§ DOCUMENT SOURCE
Amine Elbacha - La fête de la mer, 1971

Amine Elbacha - Composition, 1971

Amine Elbacha - La fête de la mer, 1971
Elbacha Amine
Beyrouth, 1930-2019
Le peintre et la ville forment l’un des couples les plus curieux et les plus importants de la modernité. Cela tient à la façon dont leur relation est envisagée, et vécue, par l’un ou par l’autre. La ville répond, en effet, au peintre par ses signes.
Dans les années 1920 et 1930, les peintres libanais abordèrent certes la ville mais ils étaient, le plus souvent, en quête de la scène anecdotique, d’une vision touristique et pittoresque. Ils pratiquaient une peinture de genre, quoique soucieuse de porter des caractéristiques reconnaissables au premier regard et de manifester l’identité par l’identifiable. Le coup d’œil, l’habileté de la main et l’aptitude à rendre le plus exactement et à faire partager sa vision par le plus grand nombre semblaient les caractères les plus évidents de la peinture libanaise de l’époque.

§ EXERCICE
Recopiez le passage du texte sur Amine Elbacha qui va de « Amine Elbacha - Composition, 1971 » à « par ses signes. », en substituant « cité » à « ville ».

§ DONNÉES FOURNIES
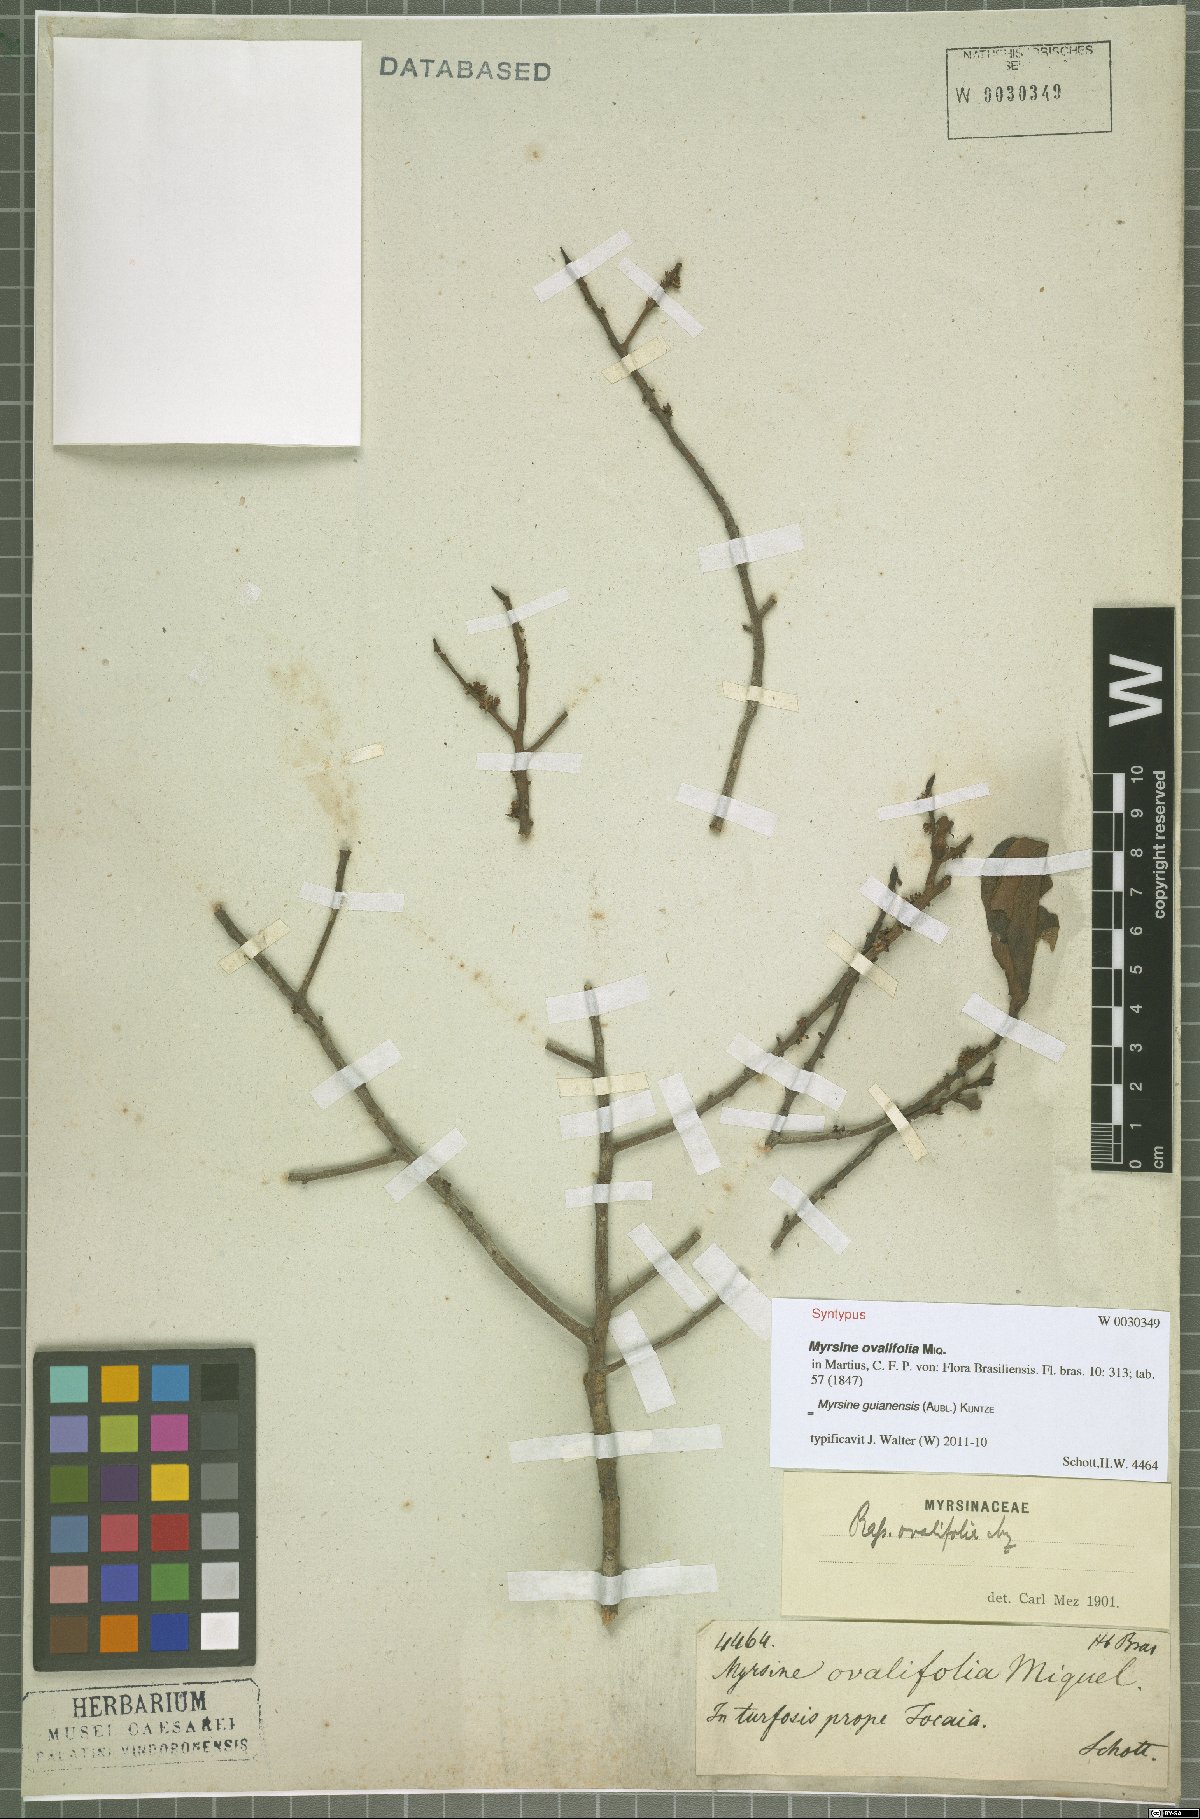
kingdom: Plantae
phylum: Tracheophyta
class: Magnoliopsida
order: Ericales
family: Primulaceae
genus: Myrsine
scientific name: Myrsine guianensis
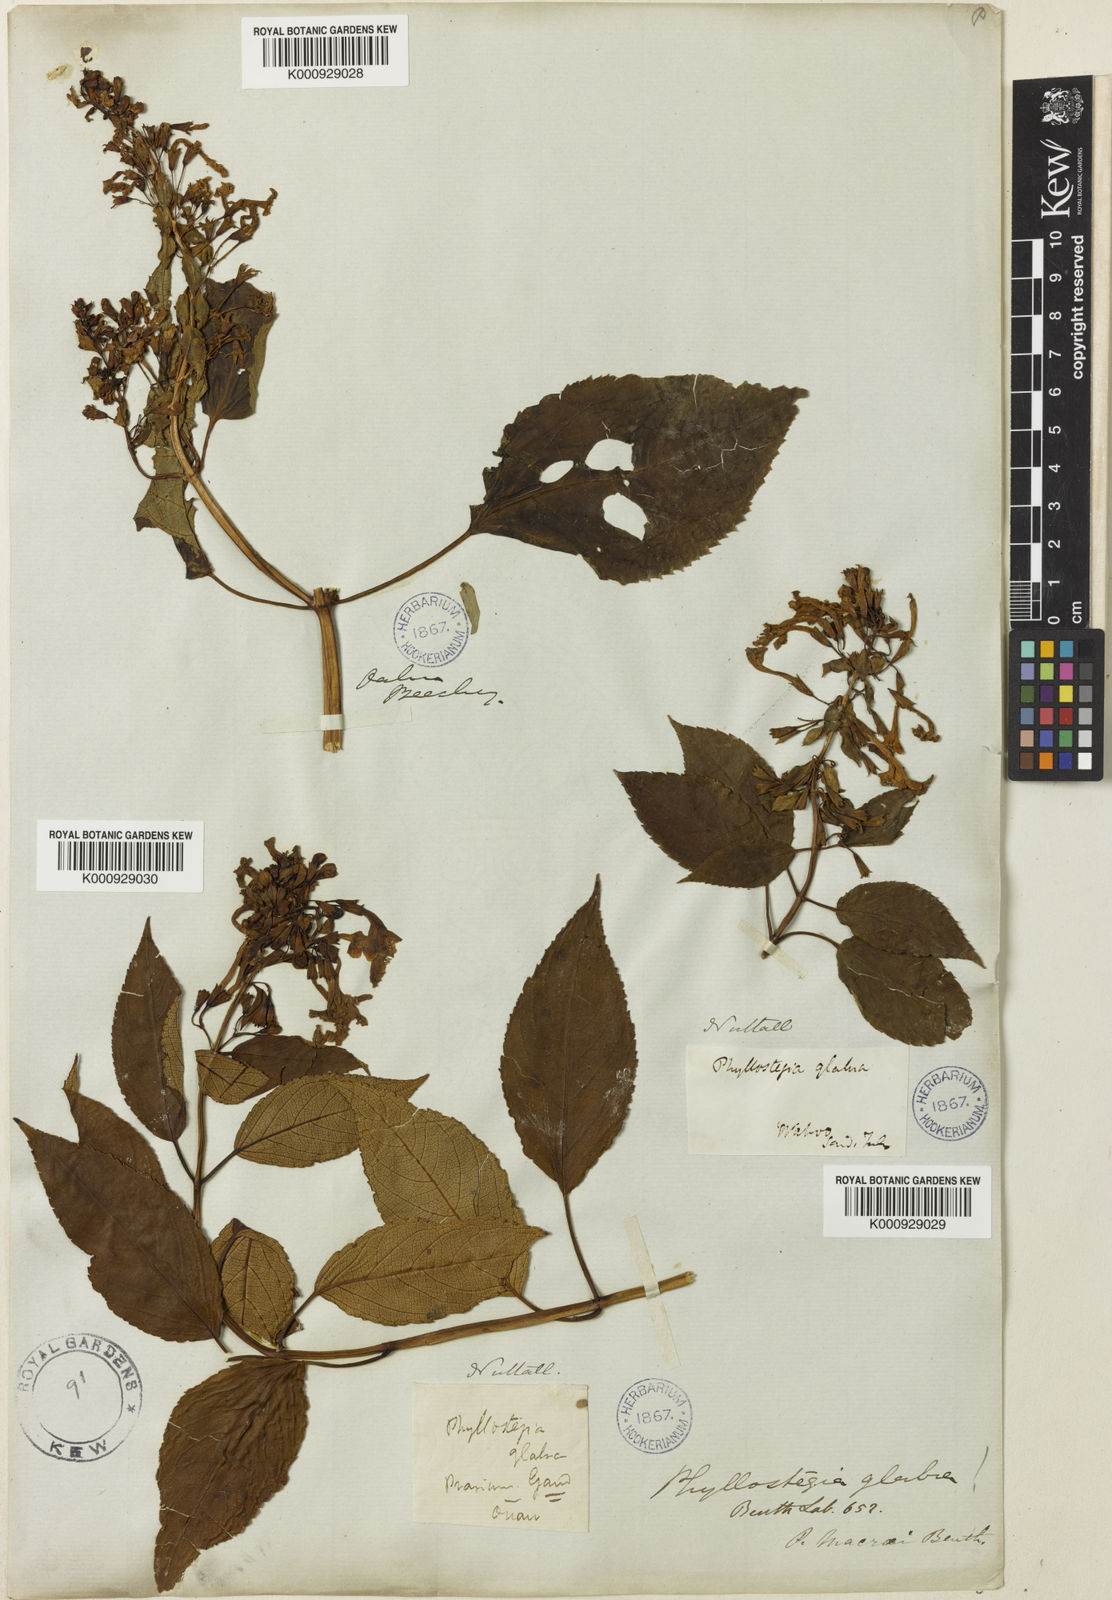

§ CORRIGÉ
Amine Elbacha - Composition, 1971

Amine Elbacha - La fête de la mer, 1971
Elbacha Amine
Beyrouth, 1930-2019
Le peintre et la cité forment l’un des couples les plus curieux et les plus importants de la modernité. Cela tient à la façon dont leur relation est envisagée, et vécue, par l’un ou par l’autre. La cité répond, en effet, au peintre par ses signes.